Aber behält diese Prognose ihre Gültigkeit? In den vergangenen Jahren ist das Thema Rassismus wieder intensiver diskutiert worden: Es gab Debatten über Alltagsrassismus, Polizeigewalt gegen Minderheiten oder die Monumente für Südstaaten-Generäle. In Washington eröffnete ein Museum für afroamerikanische Geschichte, das sich mit der Sklaverei und ihren Folgen auseinandersetzt. In Montgomery, Alabama, entstand ein Mahnmal für die Opfer von Lynchmorden.

Und mit der Georgetown University erklärte sich erstmals eine öffentliche Institution zu Reparationen bereit. Sie wird die Nachfahren der 272 Erwachsenen und Kinder entschädigen, deren Verkauf 1838 die Institution vor dem Bankrott gerettet hatte. Im April stimmen die Studenten ab, ob sie symbolische 27,20 US-Dollar pro Semester in den Ausgleichsfonds einbezahlen.

Entschädigungs-Kommission im Gespräch

Mit Nancy Pelosi hat nun erstmals eine Sprecherin des Repräsentantenhauses signalisiert, die Frage der Reparationen in einer Kommission erörtern zu lassen. Der afroamerikanische Abgeordnete John Conyers hatte in seiner Amtszeit bis 2017 fast 30 Jahre lang erfolglos einen solchen Gesetzesentwurf eingebracht.

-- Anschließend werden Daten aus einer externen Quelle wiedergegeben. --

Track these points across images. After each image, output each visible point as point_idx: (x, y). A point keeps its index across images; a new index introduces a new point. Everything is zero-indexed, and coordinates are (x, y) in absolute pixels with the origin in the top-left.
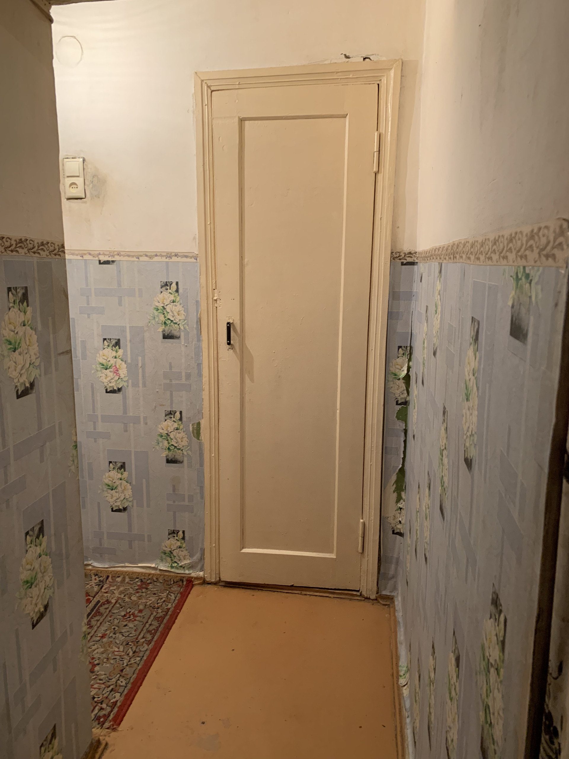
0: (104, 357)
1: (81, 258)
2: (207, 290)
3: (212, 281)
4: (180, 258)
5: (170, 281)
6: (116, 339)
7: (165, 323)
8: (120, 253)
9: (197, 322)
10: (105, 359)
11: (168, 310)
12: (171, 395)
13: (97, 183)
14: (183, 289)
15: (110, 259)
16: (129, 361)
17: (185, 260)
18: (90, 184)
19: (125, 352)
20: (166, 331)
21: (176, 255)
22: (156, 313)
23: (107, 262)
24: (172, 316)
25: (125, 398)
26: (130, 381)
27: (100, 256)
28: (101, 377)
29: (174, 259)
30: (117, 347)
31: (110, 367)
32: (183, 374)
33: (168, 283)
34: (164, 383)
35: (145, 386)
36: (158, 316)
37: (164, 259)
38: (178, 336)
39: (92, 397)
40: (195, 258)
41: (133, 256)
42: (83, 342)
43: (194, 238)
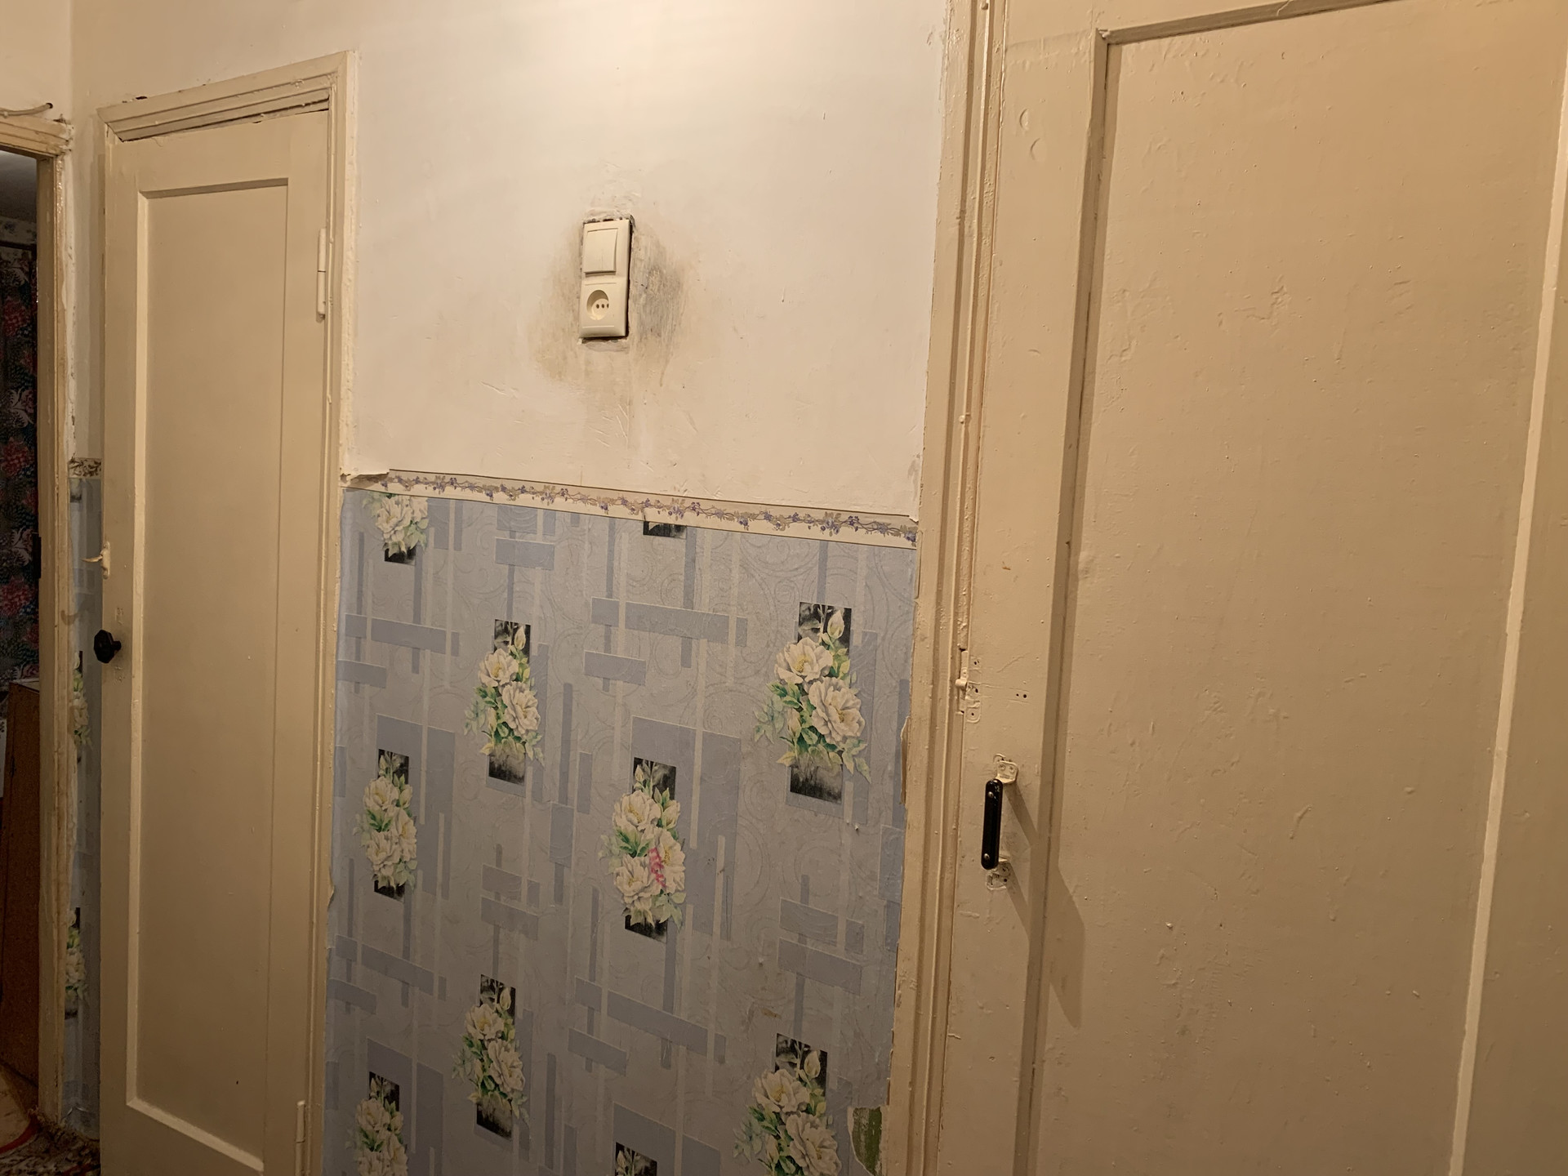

Carlton Waterhouse begrüßt diese Fortschritte - aber er sieht noch einen langen Weg: "Ein Kollege von mir hat es am besten zusammengefasst, indem er sagte: 'Sind Reparationen nicht etwas, das nach dem Kriegsende gezahlt wird? Ich kann nicht sagen, dass der Krieg beendet wäre. Der Kampf dafür, Schwarze als Menschen anzuerkennen, ist noch nicht vorbei."